▶ [Text provided]
*** Begin section ***

I think one solution is to use the aten kernel for 3d upsample. @yufenglee to track this work.

tianleiwu avatar Mar 15 '23 07:03 tianleiwu

I have converted a Bert variant model which onnx file more faster then pytorch model ORT into geforce rtx 3090. Below the result for 3090. but when I used Tesla T4 GPU the onnx model was slow then pytorch model.

| Text Length | PyTorch Time | ONNX Time | Percentage Improvement |
|-------------|--------------|-----------|------------------------|
| 79          | 0.714        | 0.230     | 67.86%                 |
| 177         | 0.183        | 0.098     | 46.43%                 |
| 78          | 0.293        | 0.060     | 79.45%                 |

This table presents the processing times for both PyTorch and ONNX models along with the percentage improvement in processing time when using the ONNX model over PyTorch for each respective text length.

Could You Please explain the main reason for onnx model slow into T4 GPU.

This problem has solved CUDA 12.1 and Pytroch ==2.2.1 .

*** End section ***

▶ [Job] In the forum thread above, on which GPU was the ONNX model slower than the PyTorch model?

▶ [Supplied data]
*** Begin section ***

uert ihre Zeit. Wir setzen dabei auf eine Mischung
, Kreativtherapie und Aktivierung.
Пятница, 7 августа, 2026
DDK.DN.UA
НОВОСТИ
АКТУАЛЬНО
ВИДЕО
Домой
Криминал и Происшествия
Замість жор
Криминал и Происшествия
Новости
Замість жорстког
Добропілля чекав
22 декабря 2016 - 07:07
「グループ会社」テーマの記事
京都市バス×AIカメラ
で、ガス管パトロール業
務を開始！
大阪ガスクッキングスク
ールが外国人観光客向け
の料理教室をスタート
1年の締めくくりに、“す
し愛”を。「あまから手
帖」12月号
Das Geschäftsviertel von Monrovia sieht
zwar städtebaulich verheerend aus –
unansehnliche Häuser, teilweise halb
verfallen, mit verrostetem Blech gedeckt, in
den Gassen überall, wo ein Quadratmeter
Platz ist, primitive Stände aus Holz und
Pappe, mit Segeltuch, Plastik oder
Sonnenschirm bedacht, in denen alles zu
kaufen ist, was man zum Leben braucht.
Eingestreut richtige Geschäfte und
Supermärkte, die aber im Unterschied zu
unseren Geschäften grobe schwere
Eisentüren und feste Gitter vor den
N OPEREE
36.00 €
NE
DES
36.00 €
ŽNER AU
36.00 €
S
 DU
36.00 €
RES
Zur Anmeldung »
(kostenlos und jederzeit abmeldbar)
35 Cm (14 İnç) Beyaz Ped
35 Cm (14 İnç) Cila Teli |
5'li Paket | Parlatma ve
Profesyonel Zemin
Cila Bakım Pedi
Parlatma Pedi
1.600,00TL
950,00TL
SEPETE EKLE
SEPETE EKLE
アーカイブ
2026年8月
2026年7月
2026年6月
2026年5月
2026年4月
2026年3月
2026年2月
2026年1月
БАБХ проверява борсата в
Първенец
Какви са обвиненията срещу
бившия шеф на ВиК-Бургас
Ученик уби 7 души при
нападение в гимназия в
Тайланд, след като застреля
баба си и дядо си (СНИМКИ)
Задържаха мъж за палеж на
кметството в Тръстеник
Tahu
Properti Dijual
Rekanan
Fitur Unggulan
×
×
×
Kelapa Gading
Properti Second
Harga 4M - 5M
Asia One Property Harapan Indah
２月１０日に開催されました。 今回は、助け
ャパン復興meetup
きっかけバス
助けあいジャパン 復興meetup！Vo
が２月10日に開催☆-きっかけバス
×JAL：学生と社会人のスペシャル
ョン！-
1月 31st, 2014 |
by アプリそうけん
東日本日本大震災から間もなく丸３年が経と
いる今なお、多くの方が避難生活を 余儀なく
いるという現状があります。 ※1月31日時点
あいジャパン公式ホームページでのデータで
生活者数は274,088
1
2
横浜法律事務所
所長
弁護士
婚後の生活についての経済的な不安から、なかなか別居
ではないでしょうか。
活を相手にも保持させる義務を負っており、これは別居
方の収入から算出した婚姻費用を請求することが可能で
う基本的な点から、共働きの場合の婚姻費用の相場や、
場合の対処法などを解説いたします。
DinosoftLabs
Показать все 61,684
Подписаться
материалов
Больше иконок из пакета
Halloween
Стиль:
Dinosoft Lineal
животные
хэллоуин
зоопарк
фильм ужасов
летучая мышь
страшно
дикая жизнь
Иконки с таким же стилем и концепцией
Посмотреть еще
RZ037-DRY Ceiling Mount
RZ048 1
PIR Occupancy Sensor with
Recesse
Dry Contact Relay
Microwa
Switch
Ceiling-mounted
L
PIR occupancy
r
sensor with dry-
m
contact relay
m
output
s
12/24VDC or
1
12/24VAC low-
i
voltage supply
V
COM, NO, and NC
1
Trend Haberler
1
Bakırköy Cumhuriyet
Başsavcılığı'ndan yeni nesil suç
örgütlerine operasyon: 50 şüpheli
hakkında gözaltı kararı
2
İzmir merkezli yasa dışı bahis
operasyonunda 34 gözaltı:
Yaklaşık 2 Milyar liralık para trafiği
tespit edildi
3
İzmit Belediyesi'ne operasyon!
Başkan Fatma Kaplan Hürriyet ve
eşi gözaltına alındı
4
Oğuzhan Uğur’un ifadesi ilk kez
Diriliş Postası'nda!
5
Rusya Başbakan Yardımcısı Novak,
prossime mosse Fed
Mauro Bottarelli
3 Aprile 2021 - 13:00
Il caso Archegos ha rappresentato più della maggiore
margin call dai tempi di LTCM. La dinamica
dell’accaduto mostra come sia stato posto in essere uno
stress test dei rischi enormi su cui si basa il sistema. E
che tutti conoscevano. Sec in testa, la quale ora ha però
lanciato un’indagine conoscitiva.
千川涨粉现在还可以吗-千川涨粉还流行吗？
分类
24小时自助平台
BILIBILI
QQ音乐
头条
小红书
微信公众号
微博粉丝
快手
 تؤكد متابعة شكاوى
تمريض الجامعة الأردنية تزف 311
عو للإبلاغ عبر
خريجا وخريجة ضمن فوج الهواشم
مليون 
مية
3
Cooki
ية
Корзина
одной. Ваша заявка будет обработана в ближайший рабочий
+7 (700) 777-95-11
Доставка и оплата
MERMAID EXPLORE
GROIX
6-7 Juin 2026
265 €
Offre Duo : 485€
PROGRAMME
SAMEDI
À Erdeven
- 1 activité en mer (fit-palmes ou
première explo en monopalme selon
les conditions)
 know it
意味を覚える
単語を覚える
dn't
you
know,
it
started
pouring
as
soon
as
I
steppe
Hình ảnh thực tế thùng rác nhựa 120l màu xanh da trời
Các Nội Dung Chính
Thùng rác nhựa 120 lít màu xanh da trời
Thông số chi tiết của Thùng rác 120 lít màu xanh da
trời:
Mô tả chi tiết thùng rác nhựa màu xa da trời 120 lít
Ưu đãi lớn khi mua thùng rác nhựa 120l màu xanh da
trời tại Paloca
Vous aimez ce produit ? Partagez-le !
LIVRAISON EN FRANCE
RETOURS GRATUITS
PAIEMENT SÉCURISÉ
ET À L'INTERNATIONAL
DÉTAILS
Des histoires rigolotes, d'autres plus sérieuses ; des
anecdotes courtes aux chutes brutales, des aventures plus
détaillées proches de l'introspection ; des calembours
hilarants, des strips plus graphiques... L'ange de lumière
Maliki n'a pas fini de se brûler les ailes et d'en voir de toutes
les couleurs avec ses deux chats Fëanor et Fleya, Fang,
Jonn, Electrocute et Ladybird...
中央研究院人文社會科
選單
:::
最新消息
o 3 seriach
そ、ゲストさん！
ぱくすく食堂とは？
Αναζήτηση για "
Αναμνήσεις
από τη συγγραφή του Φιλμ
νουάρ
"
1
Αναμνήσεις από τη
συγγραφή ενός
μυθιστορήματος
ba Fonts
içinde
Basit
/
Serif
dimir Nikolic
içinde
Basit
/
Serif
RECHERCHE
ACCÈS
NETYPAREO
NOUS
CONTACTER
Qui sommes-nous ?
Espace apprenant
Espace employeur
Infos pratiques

*** End section ***

▶ [The completed task] Tesla T4